Every game you play will have a different combination of tiles based on your group’s selection at the start. Most games include an Inn, an Ancient Tomb, Arcane Tower, Gaping Maw, and a Command Post.

  • The Inn – allows you to select a new companion and pay its cost
  • The Ancient Tomb – will enable you to take a trait card which gives you an ongoing skill to work to your advantage
  • Arcane Tower – will allow you to gain and recharge ancient relics, which provide special skills
  • Gaping Maw – yes, it looks like a giant mouth. This is where you go to battle a monster using one of your companions.
    • We found this a bit weird, but the instructions say that you always win; what happens instead is whether your companion dies or becomes fatigued. We are so used to games where the enemies each have hit points, and you have to fight through them.
  • Command Post – This is where you go to increase your speed which equates to the number of spaces you move on a turn.

Besides these, you add several other tiles to your draw bag up to 19, one tile for each space on the board.

In addition to the Chronicles expansion, our box was “all-in” on Kickstarter, which meant we got every other expansion. We have yet to play any of these expansions. We are excited about the Chronicles expansion, which creates a narrative around the game. The Myths & Wonders expansion involves Ronak, the dragon, and Tuuk-Tuuk – the golem. The other elegant expansion is the Guilds & Monuments expansion, with players joining guilds to fortify tile locations. These all look neat. We still need to get it jumped on.

Overall Impressions

Overall, we liked this Vindication. There is a wide variety of things to do in the game, which provides many ways to gain honor and ultimately win the game. By randomly placing specific tiles in the bag, so you never know which will appear in any given playthrough, it keeps the board fresh.
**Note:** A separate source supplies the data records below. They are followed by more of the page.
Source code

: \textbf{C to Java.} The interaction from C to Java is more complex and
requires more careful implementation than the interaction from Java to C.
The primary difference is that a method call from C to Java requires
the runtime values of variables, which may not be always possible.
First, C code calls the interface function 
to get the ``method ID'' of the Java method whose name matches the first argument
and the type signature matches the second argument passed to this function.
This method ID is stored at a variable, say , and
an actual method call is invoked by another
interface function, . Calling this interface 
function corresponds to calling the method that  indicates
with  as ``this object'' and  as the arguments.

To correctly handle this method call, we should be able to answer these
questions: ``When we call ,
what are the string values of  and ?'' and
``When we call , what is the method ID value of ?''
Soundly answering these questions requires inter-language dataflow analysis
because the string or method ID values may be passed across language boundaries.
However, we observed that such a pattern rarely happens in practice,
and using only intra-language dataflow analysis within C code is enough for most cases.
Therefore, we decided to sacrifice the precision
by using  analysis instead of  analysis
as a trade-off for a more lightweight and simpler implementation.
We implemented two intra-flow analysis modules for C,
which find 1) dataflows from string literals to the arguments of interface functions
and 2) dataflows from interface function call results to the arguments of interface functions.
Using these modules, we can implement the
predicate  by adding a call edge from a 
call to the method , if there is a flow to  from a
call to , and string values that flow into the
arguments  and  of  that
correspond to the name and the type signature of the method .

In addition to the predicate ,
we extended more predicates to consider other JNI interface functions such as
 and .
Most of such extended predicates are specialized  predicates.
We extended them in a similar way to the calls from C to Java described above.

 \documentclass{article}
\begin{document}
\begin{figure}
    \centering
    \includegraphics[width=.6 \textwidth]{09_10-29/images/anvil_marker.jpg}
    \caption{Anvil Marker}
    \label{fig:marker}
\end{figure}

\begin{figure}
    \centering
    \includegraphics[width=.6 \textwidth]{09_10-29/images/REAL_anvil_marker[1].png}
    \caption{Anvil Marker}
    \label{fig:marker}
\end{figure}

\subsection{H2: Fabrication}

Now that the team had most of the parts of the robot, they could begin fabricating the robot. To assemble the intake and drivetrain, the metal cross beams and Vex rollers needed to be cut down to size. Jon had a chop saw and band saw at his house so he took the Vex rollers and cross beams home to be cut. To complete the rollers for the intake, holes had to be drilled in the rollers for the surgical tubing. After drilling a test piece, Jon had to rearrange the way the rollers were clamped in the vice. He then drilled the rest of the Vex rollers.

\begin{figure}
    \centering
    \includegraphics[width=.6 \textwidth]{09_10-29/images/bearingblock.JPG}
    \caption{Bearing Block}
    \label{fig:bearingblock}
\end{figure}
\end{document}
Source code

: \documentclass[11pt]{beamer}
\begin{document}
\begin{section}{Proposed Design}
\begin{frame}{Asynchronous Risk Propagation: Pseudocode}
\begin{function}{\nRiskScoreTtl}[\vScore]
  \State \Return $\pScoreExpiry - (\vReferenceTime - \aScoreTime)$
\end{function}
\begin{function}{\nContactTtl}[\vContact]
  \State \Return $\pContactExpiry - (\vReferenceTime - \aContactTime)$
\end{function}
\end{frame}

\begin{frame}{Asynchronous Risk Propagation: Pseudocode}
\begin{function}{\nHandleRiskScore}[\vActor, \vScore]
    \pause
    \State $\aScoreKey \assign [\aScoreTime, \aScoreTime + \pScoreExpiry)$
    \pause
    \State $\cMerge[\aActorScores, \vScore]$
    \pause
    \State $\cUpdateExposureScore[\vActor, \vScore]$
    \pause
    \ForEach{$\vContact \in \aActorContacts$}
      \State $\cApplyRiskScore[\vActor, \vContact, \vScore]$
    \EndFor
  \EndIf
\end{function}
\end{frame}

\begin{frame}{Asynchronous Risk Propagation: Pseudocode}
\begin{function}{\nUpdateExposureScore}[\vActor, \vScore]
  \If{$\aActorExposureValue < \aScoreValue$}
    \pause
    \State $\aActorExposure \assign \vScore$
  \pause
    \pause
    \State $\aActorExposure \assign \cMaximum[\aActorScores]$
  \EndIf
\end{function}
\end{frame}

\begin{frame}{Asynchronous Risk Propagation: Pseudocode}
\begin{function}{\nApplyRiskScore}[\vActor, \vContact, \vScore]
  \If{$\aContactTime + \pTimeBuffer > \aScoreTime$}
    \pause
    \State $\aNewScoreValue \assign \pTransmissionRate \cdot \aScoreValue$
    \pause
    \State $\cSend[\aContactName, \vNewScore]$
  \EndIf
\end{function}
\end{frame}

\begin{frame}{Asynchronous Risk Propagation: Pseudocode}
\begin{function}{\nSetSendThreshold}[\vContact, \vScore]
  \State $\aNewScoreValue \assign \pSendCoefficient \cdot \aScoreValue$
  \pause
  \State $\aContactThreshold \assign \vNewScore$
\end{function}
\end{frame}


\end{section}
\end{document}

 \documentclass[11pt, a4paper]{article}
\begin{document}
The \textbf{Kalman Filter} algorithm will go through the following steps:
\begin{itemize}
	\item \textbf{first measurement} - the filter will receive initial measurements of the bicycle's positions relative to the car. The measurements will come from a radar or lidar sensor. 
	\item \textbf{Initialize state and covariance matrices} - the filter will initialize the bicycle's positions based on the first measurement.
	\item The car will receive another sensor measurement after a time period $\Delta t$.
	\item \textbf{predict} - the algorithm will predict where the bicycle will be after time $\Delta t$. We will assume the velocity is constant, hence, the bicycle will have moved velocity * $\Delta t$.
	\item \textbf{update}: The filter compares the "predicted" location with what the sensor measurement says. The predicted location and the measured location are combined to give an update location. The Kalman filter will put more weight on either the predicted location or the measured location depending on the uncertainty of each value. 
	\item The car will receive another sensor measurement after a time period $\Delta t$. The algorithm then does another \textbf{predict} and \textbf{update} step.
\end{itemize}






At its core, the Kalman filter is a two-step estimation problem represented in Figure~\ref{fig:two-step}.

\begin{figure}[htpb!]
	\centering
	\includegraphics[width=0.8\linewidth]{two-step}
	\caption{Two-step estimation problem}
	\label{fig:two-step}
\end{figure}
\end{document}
We love the idea of putting power cubes on the six attributes to either gain mastery of the attribute or combine them into another attribute and make for a stronger character later. The variety makes this game quite strategic.

That said, this game is weird concerning how you fight enemies and how you gain honor. Fighting enemies ends in an automatic success, and the only decision is how damaged you come out of the fight after one roll of the dice. We prefer enemies to have ‘hit-point’ values that we must whittle away at to get them to zero. All the while, we have the ability to defend against their damage. Neither of those concepts plays into the core game version of Vindication. Gaining honor is better, but tracking your opponent’s progress throughout the game is hard. That can be a benefit, don’t get us wrong; we just found it hard to track our progress.

At the end of the day, we recommend this for a group of 3-4 people, as that is the perfect number for more balanced gameplay. A two-player game, while good, makes it too easy to determine who is in the lead throughout the game.

Unfortunately, we have yet to offer this game in our store. We don’t know when Orange Nebula plans to release the Vindication/Archive Expansion, but we’ll watch for it!